**** Records shown
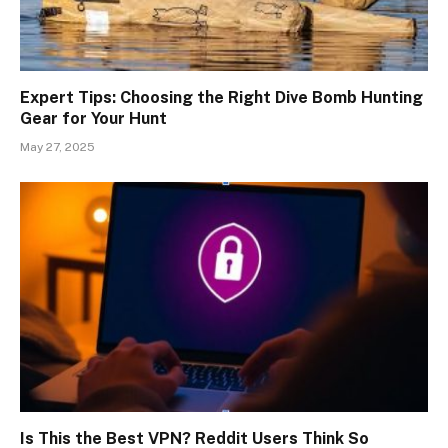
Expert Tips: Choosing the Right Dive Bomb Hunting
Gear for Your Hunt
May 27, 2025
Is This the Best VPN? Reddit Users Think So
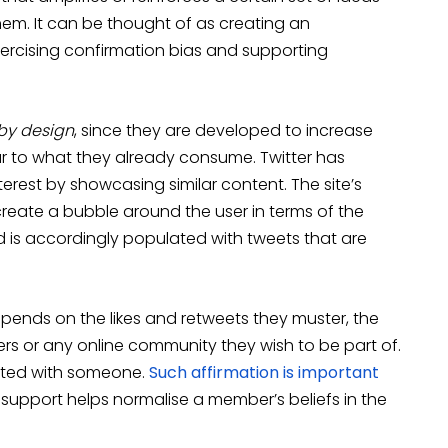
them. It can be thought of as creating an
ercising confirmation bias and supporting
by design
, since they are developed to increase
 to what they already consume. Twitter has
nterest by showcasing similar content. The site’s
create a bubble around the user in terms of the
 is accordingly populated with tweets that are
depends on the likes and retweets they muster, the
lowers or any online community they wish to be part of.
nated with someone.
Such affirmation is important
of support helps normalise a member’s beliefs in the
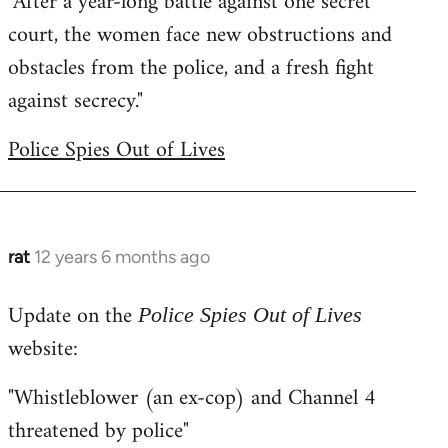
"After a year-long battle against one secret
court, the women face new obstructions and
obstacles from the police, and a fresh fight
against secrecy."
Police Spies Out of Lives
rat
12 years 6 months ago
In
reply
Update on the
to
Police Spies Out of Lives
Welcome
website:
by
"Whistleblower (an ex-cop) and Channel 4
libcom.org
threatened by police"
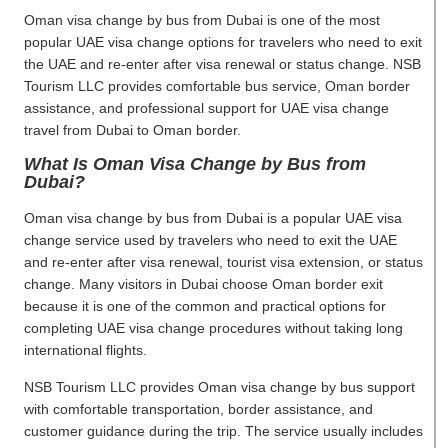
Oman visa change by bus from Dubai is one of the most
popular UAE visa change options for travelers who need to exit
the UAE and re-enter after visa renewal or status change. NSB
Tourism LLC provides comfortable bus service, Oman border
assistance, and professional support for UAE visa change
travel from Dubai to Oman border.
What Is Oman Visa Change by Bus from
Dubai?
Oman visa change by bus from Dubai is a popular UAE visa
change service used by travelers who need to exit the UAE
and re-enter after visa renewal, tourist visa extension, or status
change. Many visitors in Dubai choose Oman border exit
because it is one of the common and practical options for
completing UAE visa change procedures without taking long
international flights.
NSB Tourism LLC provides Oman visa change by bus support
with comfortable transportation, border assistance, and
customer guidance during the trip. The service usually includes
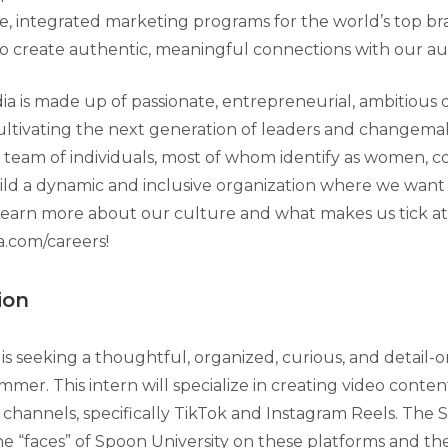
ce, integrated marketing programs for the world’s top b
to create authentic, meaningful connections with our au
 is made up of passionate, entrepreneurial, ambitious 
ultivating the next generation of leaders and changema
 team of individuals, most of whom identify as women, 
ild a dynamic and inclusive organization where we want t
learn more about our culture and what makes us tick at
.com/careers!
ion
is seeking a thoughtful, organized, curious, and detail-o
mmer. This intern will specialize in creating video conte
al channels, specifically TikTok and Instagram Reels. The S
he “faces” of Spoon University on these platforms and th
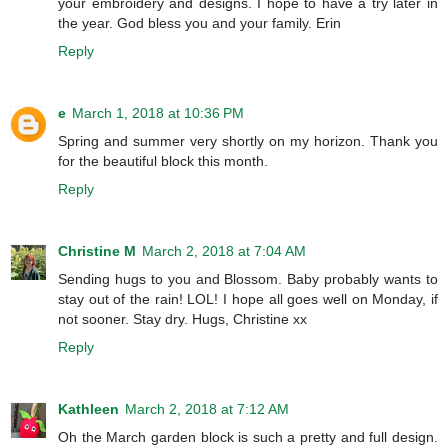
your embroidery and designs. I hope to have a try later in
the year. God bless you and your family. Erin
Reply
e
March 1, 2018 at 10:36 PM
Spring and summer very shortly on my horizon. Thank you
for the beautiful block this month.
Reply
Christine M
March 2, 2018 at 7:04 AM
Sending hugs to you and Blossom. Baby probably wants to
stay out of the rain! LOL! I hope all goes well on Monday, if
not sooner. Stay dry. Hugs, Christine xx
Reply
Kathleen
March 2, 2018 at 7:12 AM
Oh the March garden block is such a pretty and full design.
********
**** Records shown
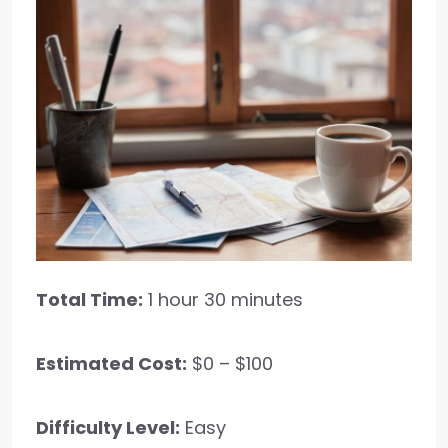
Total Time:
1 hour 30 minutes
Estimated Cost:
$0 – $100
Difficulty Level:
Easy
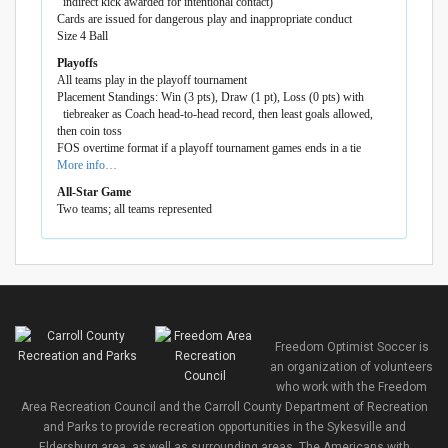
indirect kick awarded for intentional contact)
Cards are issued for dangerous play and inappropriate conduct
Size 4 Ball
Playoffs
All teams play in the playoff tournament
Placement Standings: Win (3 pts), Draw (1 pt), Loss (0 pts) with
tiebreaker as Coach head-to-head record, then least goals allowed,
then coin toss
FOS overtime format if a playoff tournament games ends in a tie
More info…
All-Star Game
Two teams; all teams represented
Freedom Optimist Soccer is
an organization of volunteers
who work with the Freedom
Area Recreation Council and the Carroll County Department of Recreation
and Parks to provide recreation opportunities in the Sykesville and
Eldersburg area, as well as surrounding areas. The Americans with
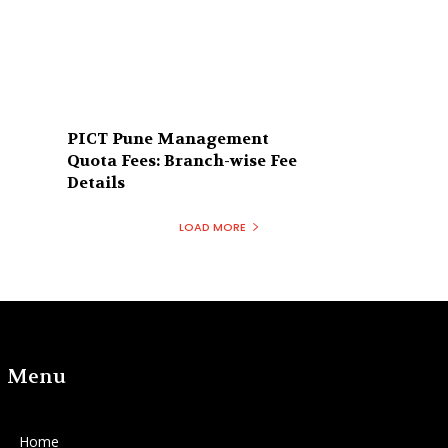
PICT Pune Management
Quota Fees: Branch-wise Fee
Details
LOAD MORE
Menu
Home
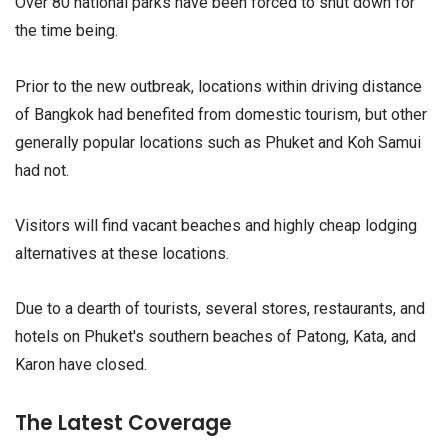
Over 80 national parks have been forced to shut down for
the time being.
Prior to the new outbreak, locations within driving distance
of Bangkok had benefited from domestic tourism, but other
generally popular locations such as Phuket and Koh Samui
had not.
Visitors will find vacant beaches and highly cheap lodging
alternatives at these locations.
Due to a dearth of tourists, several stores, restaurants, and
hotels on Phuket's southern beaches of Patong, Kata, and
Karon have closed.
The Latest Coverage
********
### Aim of the task
Going by the entries above, repeat exactly the lines that start at the line with "tiebreaker as Coach" and go on through the line with "The Latest Coverage". Pictures are not part of the copy.

### Result
tiebreaker as Coach head-to-head record, then least goals allowed,
then coin toss
FOS overtime format if a playoff tournament games ends in a tie
More info…
All-Star Game
Two teams; all teams represented
Freedom Optimist Soccer is
an organization of volunteers
who work with the Freedom
Area Recreation Council and the Carroll County Department of Recreation
and Parks to provide recreation opportunities in the Sykesville and
Eldersburg area, as well as surrounding areas. The Americans with
PICT Pune Management
Quota Fees: Branch-wise Fee
Details
LOAD MORE
Menu
Home
Over 80 national parks have been forced to shut down for
the time being.
Prior to the new outbreak, locations within driving distance
of Bangkok had benefited from domestic tourism, but other
generally popular locations such as Phuket and Koh Samui
had not.
Visitors will find vacant beaches and highly cheap lodging
alternatives at these locations.
Due to a dearth of tourists, several stores, restaurants, and
hotels on Phuket's southern beaches of Patong, Kata, and
Karon have closed.
The Latest Coverage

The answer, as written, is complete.